# Integrals

## Prefer 32-bit ints to other sizes

• 32-bits is the sweet spot as 64-bit ALU can handle two calculations
• 8, 16-bit computations convert to 32-bits so don’t use smaller
• Use small ints in arrays

## Prefer unsigned to signed

• Unsigned is faster
• Except when converting to floating point

# Most numbers are small

• If you find optimisations that work with small numbers, use them

# Floating point

• Double and single precision equivalent speed
• 80-bit extended only slightly slower
• But don’t mix them (because conversions)
• Ints to float point cheap
• Floating point to any integral is expensive

# Strength reduction

Use minimum strength operations when optimising as the stronger ones are more costly.

## Speed hierarchy

operation cycles
Comparisons <1
(u)int add, subtract, bitops, shift (2 x 32-bits) 1
(u)int32 multiply, floating point multiply TBC
Floating point division, remainder TBC
(u)int division, remainder TBC

### Why is it cheaper to do floating point division than integer?

Format of floating point: mantissa and exponent, already friendly to division.

Division in integers is unnatural. Division is a search!

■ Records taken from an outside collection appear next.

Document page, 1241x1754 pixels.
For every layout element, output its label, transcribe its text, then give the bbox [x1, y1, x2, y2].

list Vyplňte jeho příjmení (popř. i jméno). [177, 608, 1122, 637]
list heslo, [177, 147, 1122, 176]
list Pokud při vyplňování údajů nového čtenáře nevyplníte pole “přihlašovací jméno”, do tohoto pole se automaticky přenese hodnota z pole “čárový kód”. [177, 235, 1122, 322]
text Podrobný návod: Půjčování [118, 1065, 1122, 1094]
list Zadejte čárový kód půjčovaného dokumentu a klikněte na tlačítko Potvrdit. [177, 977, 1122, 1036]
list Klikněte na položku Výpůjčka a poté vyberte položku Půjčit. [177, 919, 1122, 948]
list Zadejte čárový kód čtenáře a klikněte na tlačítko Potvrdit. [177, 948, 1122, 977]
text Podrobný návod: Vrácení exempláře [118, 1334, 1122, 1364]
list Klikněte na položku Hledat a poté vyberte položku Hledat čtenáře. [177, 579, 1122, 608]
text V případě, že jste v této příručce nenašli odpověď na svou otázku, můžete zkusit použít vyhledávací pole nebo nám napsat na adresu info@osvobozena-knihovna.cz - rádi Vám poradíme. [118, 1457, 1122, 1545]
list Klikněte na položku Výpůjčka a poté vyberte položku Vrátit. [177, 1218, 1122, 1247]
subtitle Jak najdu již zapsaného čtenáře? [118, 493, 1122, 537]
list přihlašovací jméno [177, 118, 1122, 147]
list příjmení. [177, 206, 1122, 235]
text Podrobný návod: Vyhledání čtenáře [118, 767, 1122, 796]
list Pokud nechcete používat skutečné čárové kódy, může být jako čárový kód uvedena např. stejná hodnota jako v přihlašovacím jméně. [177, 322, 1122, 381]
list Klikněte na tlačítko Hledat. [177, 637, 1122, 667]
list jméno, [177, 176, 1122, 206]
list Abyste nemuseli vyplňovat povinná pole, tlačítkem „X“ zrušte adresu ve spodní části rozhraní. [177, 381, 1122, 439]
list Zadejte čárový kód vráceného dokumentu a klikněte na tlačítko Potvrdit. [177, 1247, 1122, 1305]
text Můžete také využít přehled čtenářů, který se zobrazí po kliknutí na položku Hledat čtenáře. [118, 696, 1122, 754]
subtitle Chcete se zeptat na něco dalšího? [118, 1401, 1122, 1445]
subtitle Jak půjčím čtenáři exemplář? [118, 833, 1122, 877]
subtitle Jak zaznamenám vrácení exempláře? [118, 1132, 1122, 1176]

# Minimise indirect writes

• Writes through a pointer: indirection
• Hard to speculate, hard to enregister (put in a register)
• Whenever you write it’s really a read and a write
• Because you transfer a 64-byte cache line: CPU has to read the cache line, update the word and write it back; if you can keep all values for a calculation in one CL all the better (even inject fake writes!)
• The more dirty cache you have, the more writes you need to do

## Improvements

• Fewer indirect writes
• Regular access patterns

# Checkpoint

• You can’t improve what you can’t measure (you can’t measure what you don’t measure :))
• Always choose good baselines
• Optimise code judiciously for today’s dynamics

# The forgotten parallelism

• Reservation station
• Instruction-level parallelism on a single core

## How do us ALUs? – ILP

• Pipelining
• Superscaler execution
• Out-of-order execution
• Register renaming
• Speculative execution
• … and many more

better instruction level parallelism = fewer data dependencies

# Part 2

• Measure
• Use good baselines
• Reduce strength
• Reduce dependencies
• Knowing math is knowing optimisation

Unsigned integer overflow has well-defined behaviour; signed integer overflow is undefined.

# Part 3

• Incorporate conditionals into expressions rather than using ifs: + (size & 1)
• Always use infinite loops (except most times)

## 1st order conclusions

• Code that wants to be fast is left-leaning (goes to the left of the page: no ifs, decision points etc)
• Don’t mix hot and cold code, break asap
• “Can’t write heavily nested code in 80 characters”

## 2nd order conclusions

• Tension with generic programming: “generic programming is why we can’t have nice things”

### Timeline

• 1990: OOP
• 2000: GP (generic programming)
• 2020: Design by introspection (inspect and customise everything, everywhere)

You can’t acheive the best sort with generic programming.